曾國藩-血祭 唐浩明 4728 2018-03-14
兵部火票遞的是軍機大臣的字寄,抄錄關於上海釐金的上諭:前因曾國藩奏請在上海抽取釐金,接濟江西軍餉等情,當諭令怡良等體察情形具奏。茲據奏稱,江蘇軍需局用款浩繁,專賴抽厘濟餉,未能分撥江西。且上海地雜華夷,該地方官紳年餘以來,辦理尚能相安。若再行派員辦理,實多窒礙。所奏自系實情。所有上海釐金只可留作蘇省經費,曾國藩所請飭調袁芳瑛專辦抽厘以濟江西軍餉之處,著無庸議。 曾國藩讀完這道上諭,心裡涼了半截。調撥上海釐金,並由袁芳瑛專辦的如意計劃,竟遭到兩江總督怡良的斷然拒絕。 “怡良可惡!”曾國藩在心裡狠狠地罵道。如今朝廷,居然這般軟弱,怡良說不給就不給。曾國藩想,這種事在宣宗時代是決不可能發生的。哎!今日之情勢,真要辦事,非得要有督撫實權不可!隨便在哪個省當個巡撫,供應二萬勇丁都不成問題,何來向人乞食這副狼狽相。曾國藩在房間裡踱來踱去,心中充滿委屈。這時,門被輕輕推開。

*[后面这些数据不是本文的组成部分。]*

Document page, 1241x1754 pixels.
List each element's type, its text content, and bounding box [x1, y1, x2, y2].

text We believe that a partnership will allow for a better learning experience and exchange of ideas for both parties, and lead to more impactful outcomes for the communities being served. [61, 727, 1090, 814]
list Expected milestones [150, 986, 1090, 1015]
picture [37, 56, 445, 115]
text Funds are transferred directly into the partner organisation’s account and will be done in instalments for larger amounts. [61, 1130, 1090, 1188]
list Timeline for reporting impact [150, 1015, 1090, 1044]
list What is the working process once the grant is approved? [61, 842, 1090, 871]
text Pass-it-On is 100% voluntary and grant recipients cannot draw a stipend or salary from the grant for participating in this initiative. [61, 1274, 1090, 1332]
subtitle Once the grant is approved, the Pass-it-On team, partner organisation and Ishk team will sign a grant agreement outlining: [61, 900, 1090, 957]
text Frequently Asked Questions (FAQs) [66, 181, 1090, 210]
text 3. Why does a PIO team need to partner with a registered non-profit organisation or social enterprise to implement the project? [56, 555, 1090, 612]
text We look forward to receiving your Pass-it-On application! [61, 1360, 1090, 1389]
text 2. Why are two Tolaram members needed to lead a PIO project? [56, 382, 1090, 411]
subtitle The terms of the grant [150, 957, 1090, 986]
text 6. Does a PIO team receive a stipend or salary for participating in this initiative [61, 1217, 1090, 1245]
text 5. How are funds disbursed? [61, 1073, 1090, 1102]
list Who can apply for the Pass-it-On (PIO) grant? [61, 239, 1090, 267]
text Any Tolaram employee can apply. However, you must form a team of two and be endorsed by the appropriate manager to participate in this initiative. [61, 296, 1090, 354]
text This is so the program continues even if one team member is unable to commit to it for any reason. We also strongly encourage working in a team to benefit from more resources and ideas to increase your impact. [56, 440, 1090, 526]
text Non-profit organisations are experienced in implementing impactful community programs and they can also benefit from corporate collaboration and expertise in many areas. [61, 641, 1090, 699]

“哎呀!筠仙,你幾時回來的!”正在為軍餉擔憂的曾國藩,一眼瞥見從杭州運鹽回來的郭嵩燾,彷彿見到趙公元帥一樣高興。 “剛到南康,就來向你交差了。” 幾個月的勞累奔波,郭嵩燾顯然黑瘦多了。曾國藩親切地說:“這趟差使辛苦你了,看瘦成這個樣子。” 按照待老友的慣例,曾國藩親手為郭嵩燾泡了一杯浮梁茶。 “瘦一點不打緊,事情沒辦好。”郭嵩燾滿臉倦容。 “三萬引鹽如數運到廣信,你為軍營立了大功,怎說沒辦好呢?”曾國藩知道郭嵩燾一向不講客氣話,這中間必有難處。 “滌生,現在世道人心都壞了。國家遭大難,本應和衷共濟,共拯危難,其實大謬不然。”郭嵩燾很氣憤,“一到浙江,先是巡撫何桂清高低不肯撥,說是浙江也是受長毛蹂躪區,不能承擔八萬軍餉的義務。幸而不久戶部下來公文,他只好勉強接受。派去辦理的各級官吏層層盤剝,弄得百姓怨聲載道,知道是要運到江西充軍餉,都罵你沒良心。”

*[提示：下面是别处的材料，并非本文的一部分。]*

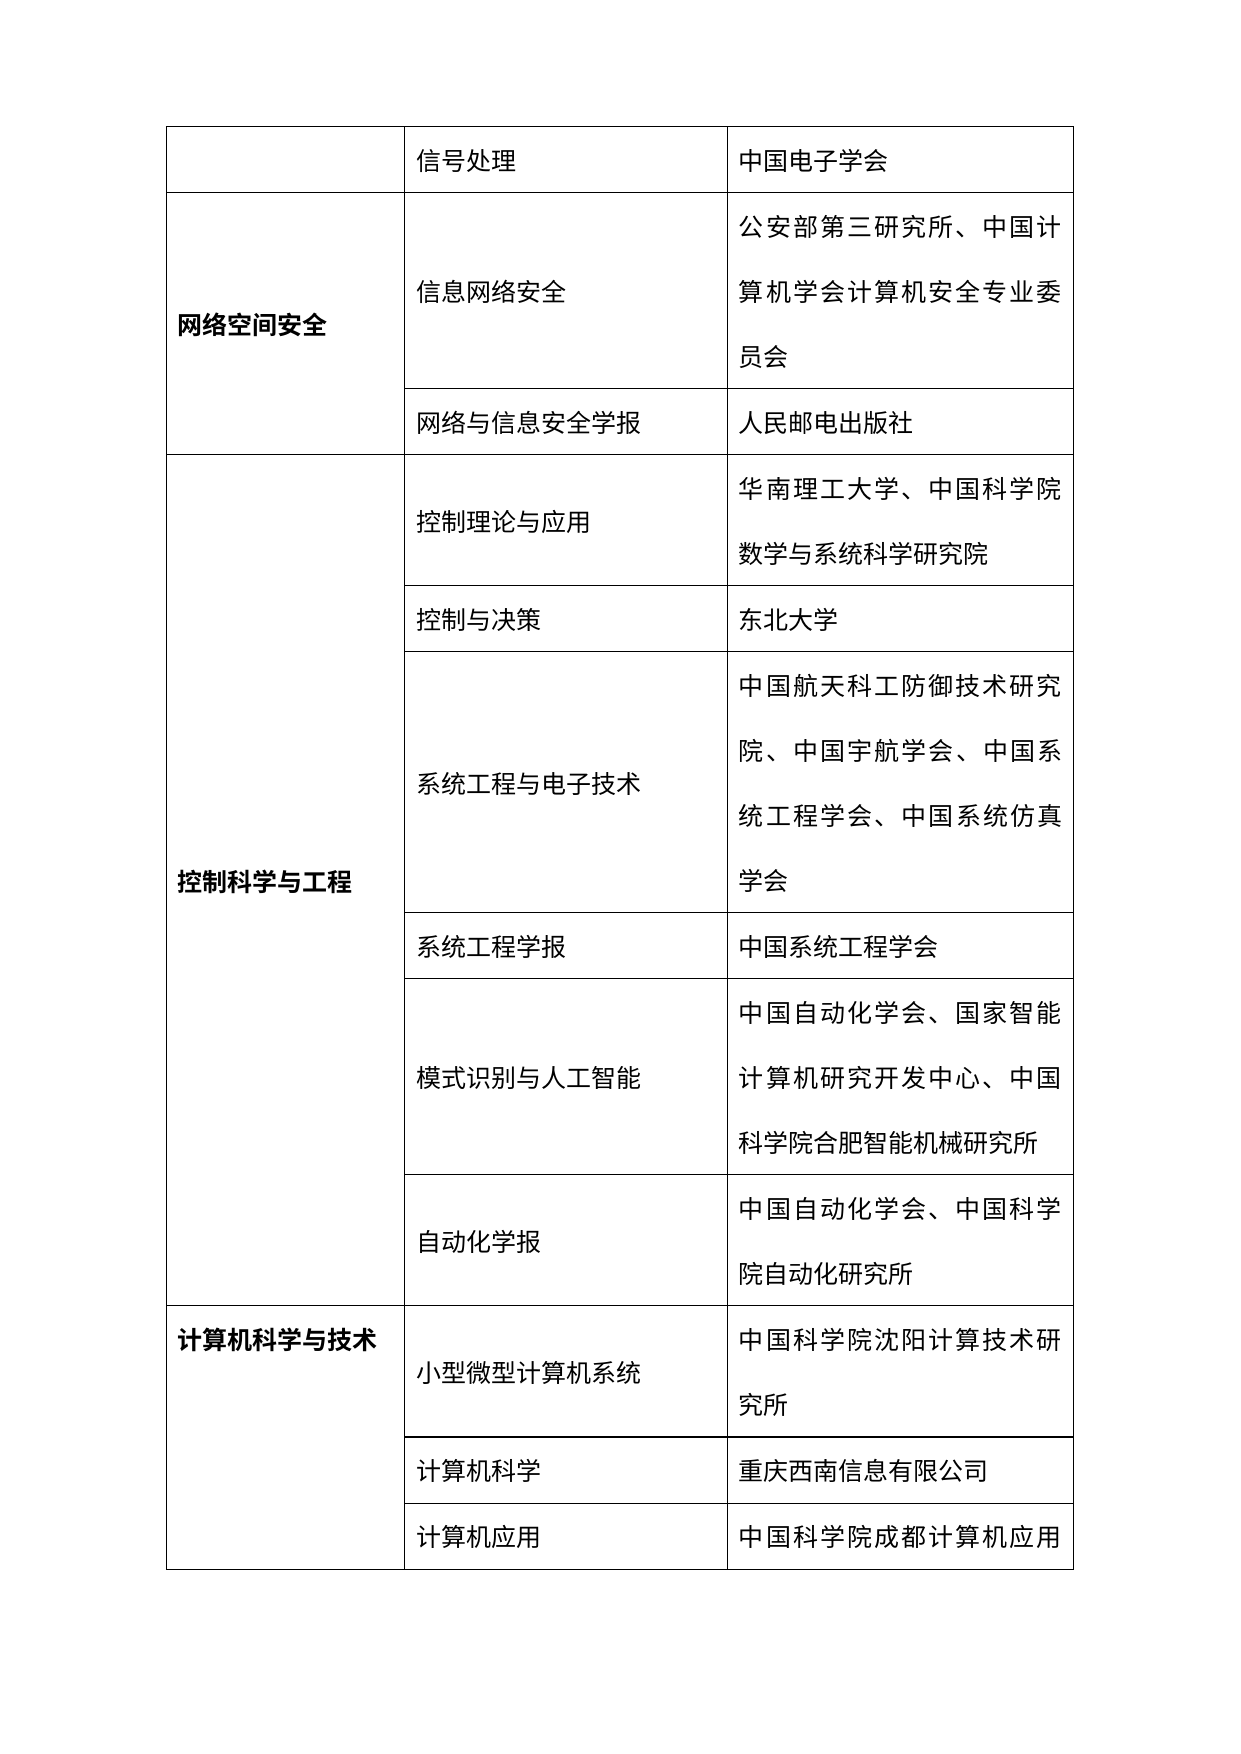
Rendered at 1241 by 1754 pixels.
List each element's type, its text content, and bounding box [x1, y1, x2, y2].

“愚民無知,就讓他罵去吧!”曾國藩苦笑道,“自出山辦團練以來,我也不知捱過多少無端的咒罵了。” “好容易運進江西,在玉山解開幾包準備食用時,發現上當了。” “怎麼啦?”曾國藩驚訝地問。 “鹽裡摻了觀音土。一包鹽一百斤,至少有十斤觀音土。” “這批混蛋!”曾國藩脫口罵道。 “這倒也罷了。”郭嵩燾繼續說,“原擬每引鹽可售價二十五兩,除去成本和各項開支外,在廣信一帶出售,每引可賺四兩多。誰知每引只能賣到二十兩左右,幾乎賺不到錢。” “這是什麼原因?”曾國藩感到事情嚴重了,淨賺十萬兩的計劃豈不要落空! “後來一打所,近來大批走私淮鹽正在出售,價格也在每引十九、二十兩之間,有的還便宜些。”

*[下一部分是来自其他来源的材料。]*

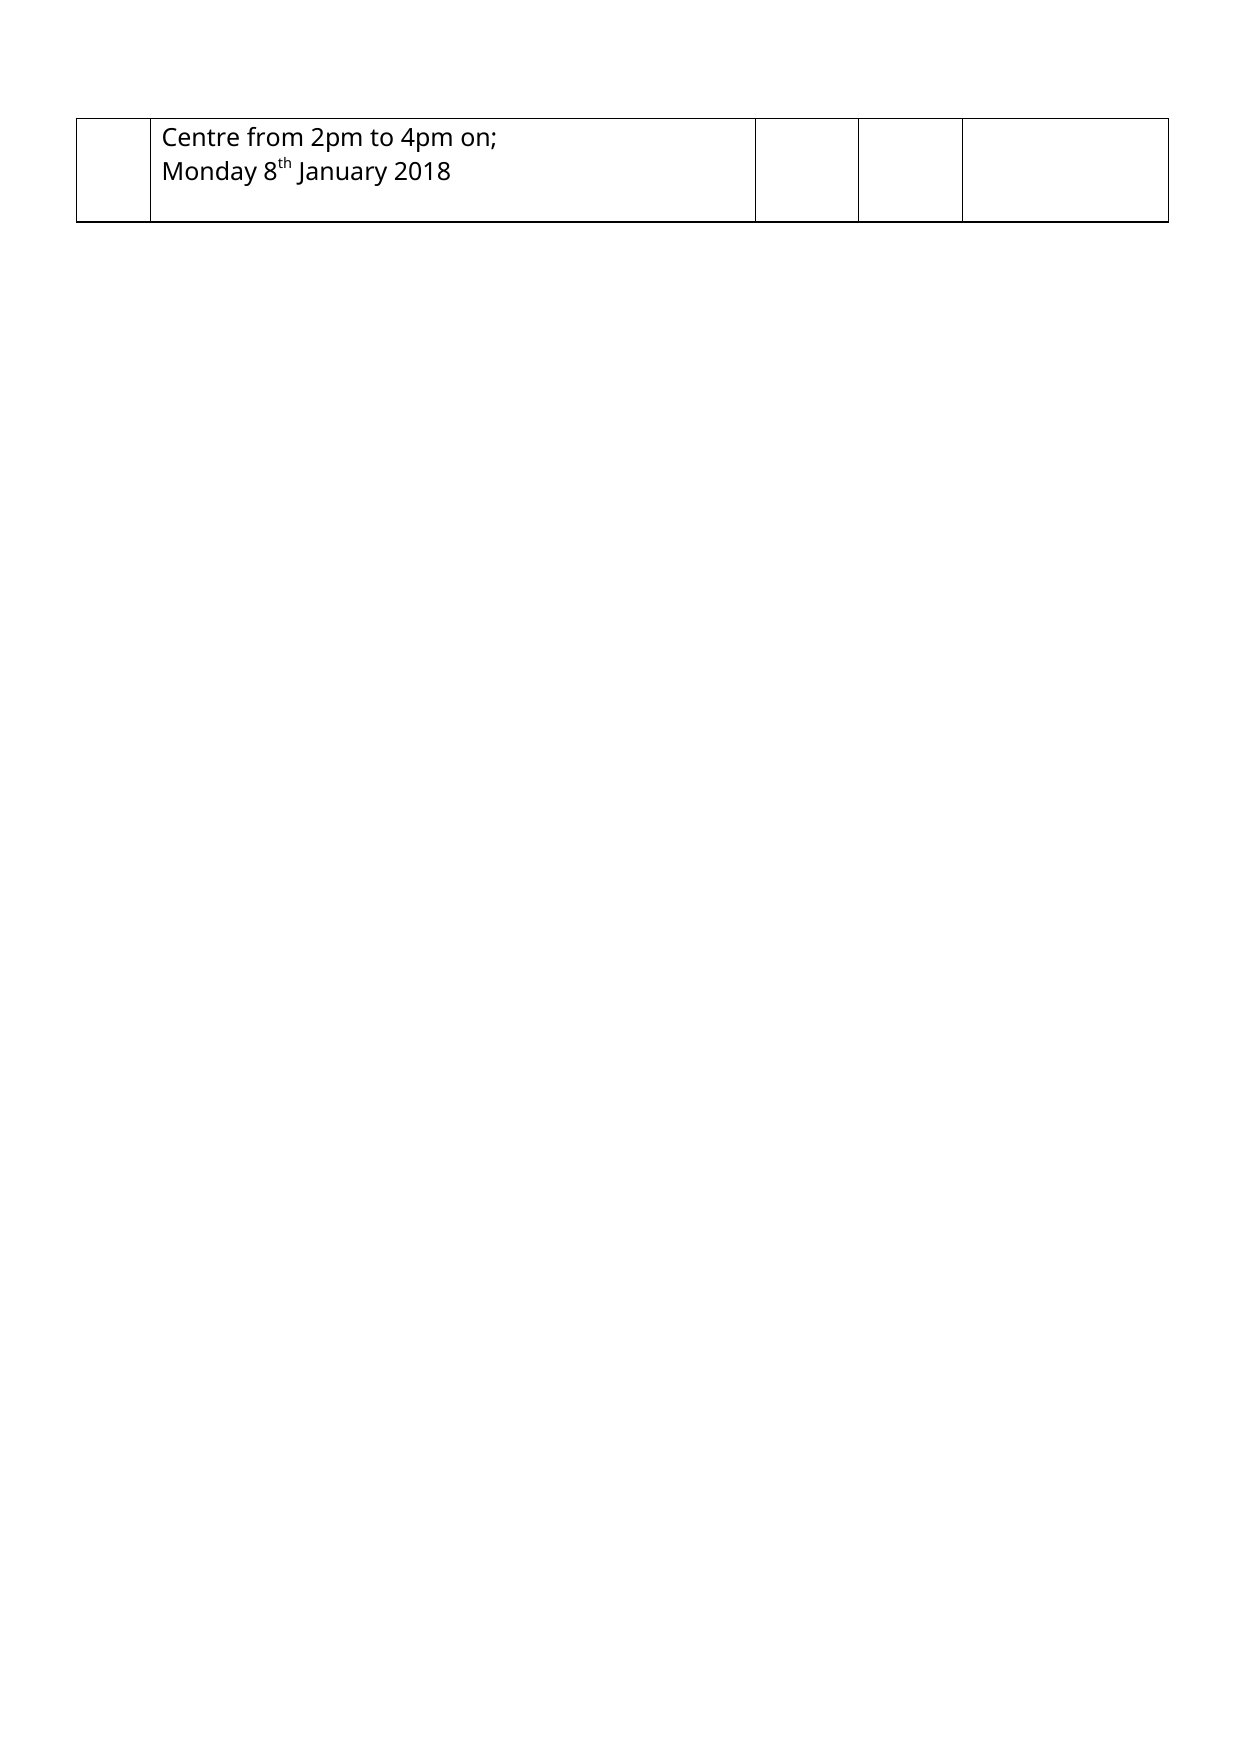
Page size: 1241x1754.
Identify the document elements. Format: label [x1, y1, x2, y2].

table_cell [756, 119, 858, 221]
table_cell [859, 119, 962, 221]
table_cell [77, 119, 150, 221]
table_cell [963, 119, 1168, 221]
table_cell [151, 119, 755, 221]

“三令五申嚴禁私鹽,為何沒有堵住?”曾國藩氣得站起來,在屋裡走來走去。 “江西的州縣,不是你這個兵部侍郎所能管得了的。你可能還不知道,那些從安徽賊區買淮鹽的私販子,幾乎個個都有官府作靠山。走私鹽是州縣官吏的一大財路,他們會真正地禁止嗎?據說,”郭嵩燾走到曾國藩身邊,小聲說,“藩司陸元烺、署理鹽法道南昌知府史致諤就是最大的走私犯。” “筠仙,你有確鑿根據嗎?”曾國藩轉過臉,咄咄逼人地問,“如果有,我即刻上奏彈劾。這班人,簡直是國之巨蠹!” “確證當然有。不過你可以彈劾一個陸元烺,彈劾一個史致諤,你能彈劾掉全江西的官吏嗎?世道人心已壞,整個風氣已壞,是根本無法扭轉的。” 曾國藩長長地嘆了口氣,不再做聲。他覺得自己已走在荊天棘地之中,前面是張開血盆大口的虎豹豺狼,這似乎還好對付些,而身後及左右的蚊蟲蛇蠍、刺叢陷阱,卻無力製裁防範。他咬緊牙關,狠狠地吐出一句話:“如果有朝一日我當了兩江總督,我要把這些腐敗傢伙全部清除!”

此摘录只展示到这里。